We face barriers with hepatitis A vaccination that we have not let impede us with other vaccines. We instituted Haemophilus influenzae type b vaccination with the original polyribosyl ribitol phosphate (PRP) vaccine while the conjugate vaccines were being developed, to at least provide protection for all children 2 years of age and older. While combined hepatitis A and B vaccination beginning in infancy may be possible, the available hepatitis A vaccines are effective in children 2 years of age and older. We implemented universal hepatitis B vaccination in childhood even though hepatitis B, like hepatitis A, is predominantly a disease of adults and, therefore, the full public health benefit may take years or decades to realize. It is certainly appropriate to vaccinate early in life, against both hepatitis B and hepatitis A, to provide maximum protection. We have instituted universal vaccination against varicella, which, like hepatitis A, has a high rate of complete recovery but is associated with approximately 80-100 deaths annually in the United States.

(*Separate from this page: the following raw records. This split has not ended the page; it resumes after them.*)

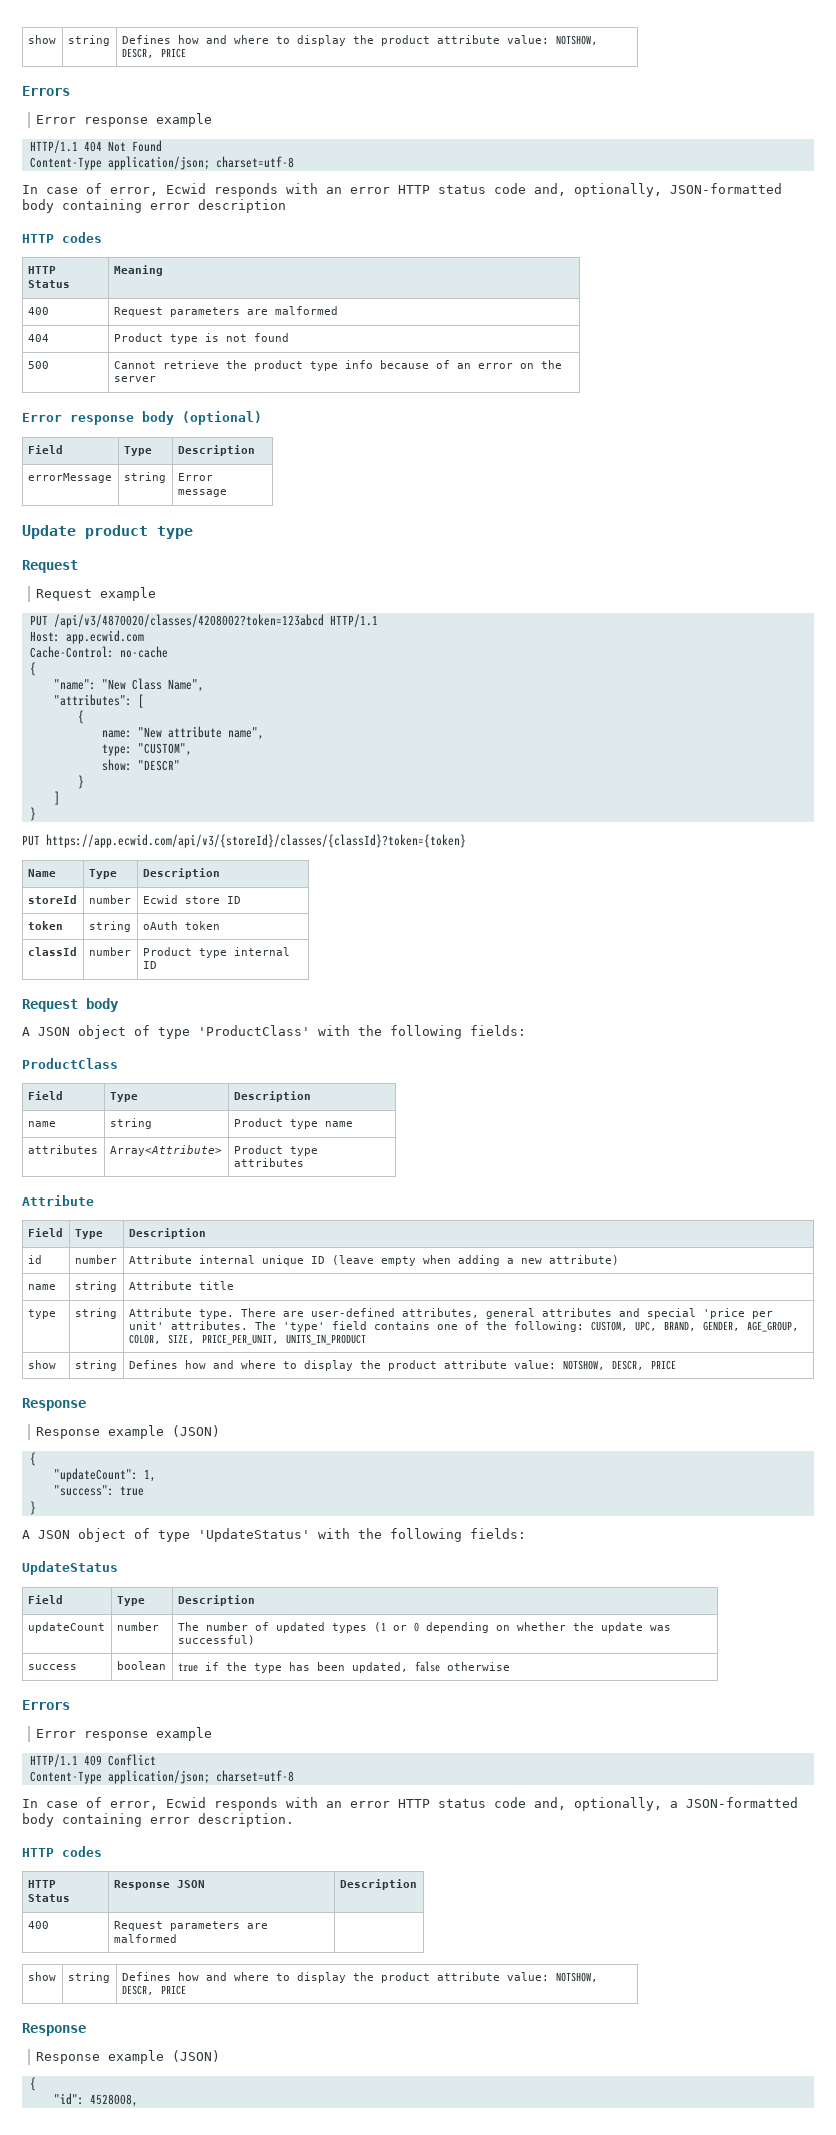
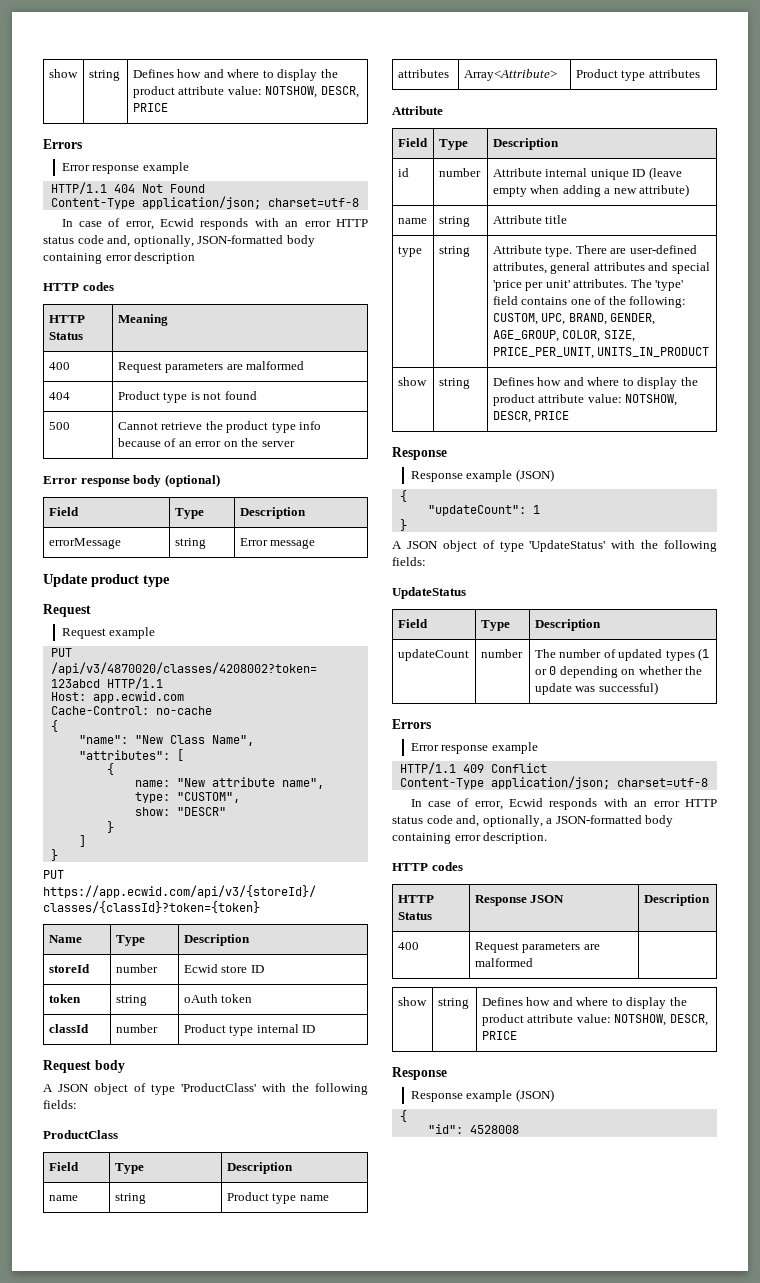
[143,1469,156,1482] [53,1485,144,1496] 1, // "success": true -> [532,505,540,514] 1
[27,1664,77,1670] [116,1661,166,1670] [177,1661,510,1673] // success | boolean | true if the type has been updated, false otherwise -> (658, 688) none
[89,2094,138,2107] 4528008, -> [469,1125,519,1134] 4528008

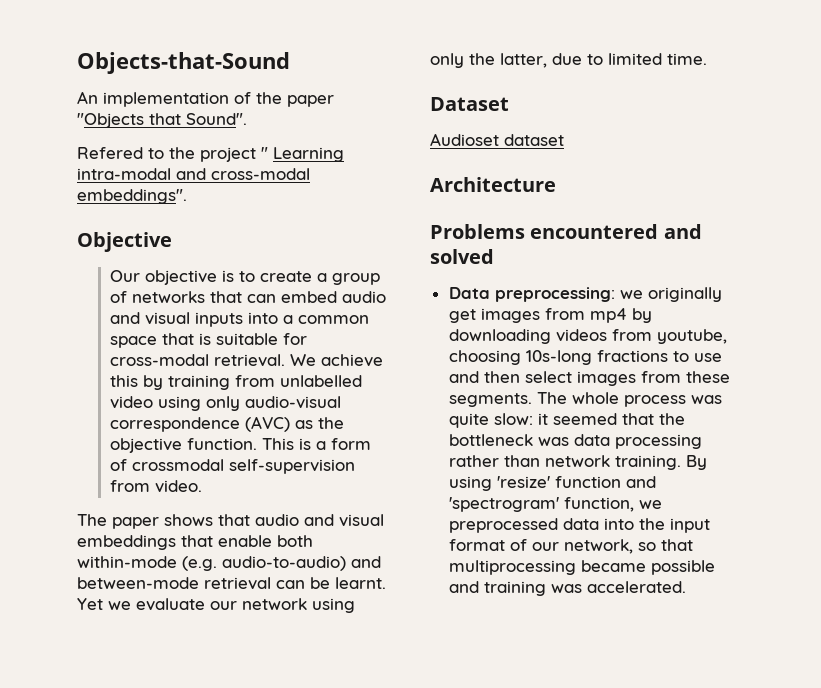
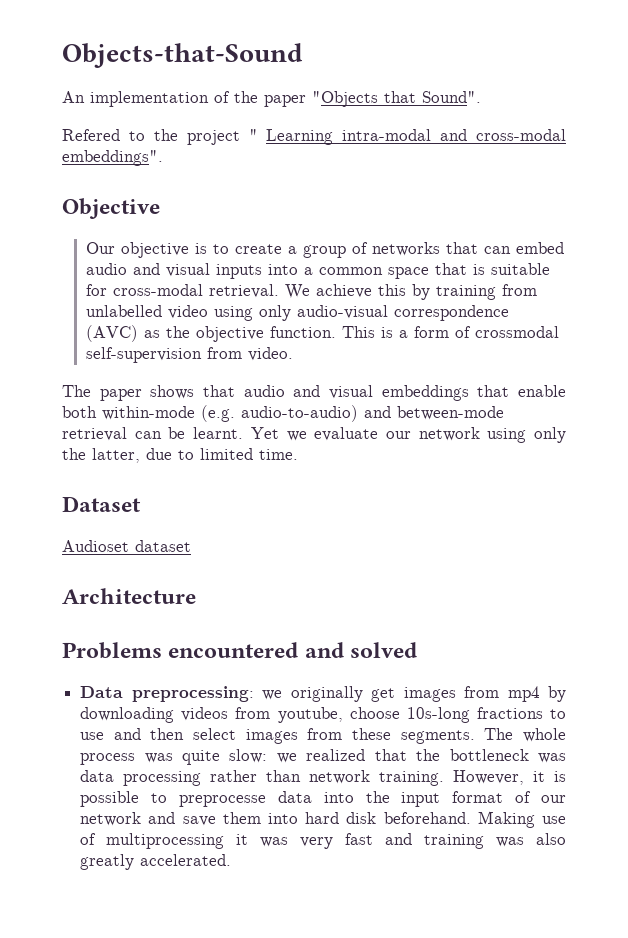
[448,350,521,365] choosing -> [349,707,400,719] choose
[537,413,617,425] it seemed -> [276,749,366,763] we realized
[685,455,707,470] [448,476,656,491] [448,497,662,512] [448,518,558,533] By using 'resize' function and 'spectrogram' function, we preprocessed -> [453,770,566,785] [80,791,266,807] However, it is possible to preprocesse
[563,539,693,554] [448,560,715,575] network, so that multiprocessing became possible -> [80,811,567,828] [80,833,374,849] network and save them into hard disk beforehand. Making use of multiprocessing it was very fast
(582, 588) none -> [536,833,567,845] [80,854,135,870] also greatly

We have the means by implementing universal hepati-tis A vaccination to prevent much disease and even some deaths each year. However, it remains to be determined if we have the will and the determination.

Which of the following statements is true regarding hepatitis A infections?

    a. They can be reliably prevented in children younger than 2 years of age with current vaccines.
    b. Universal vaccination is currently advised in areas of high epidemicity for hepatitis A.
    c. Specific viral strains responsible for local outbreaks cannot be identified with tests currently available.
    d. They have a high rate of acute and long-term mortality.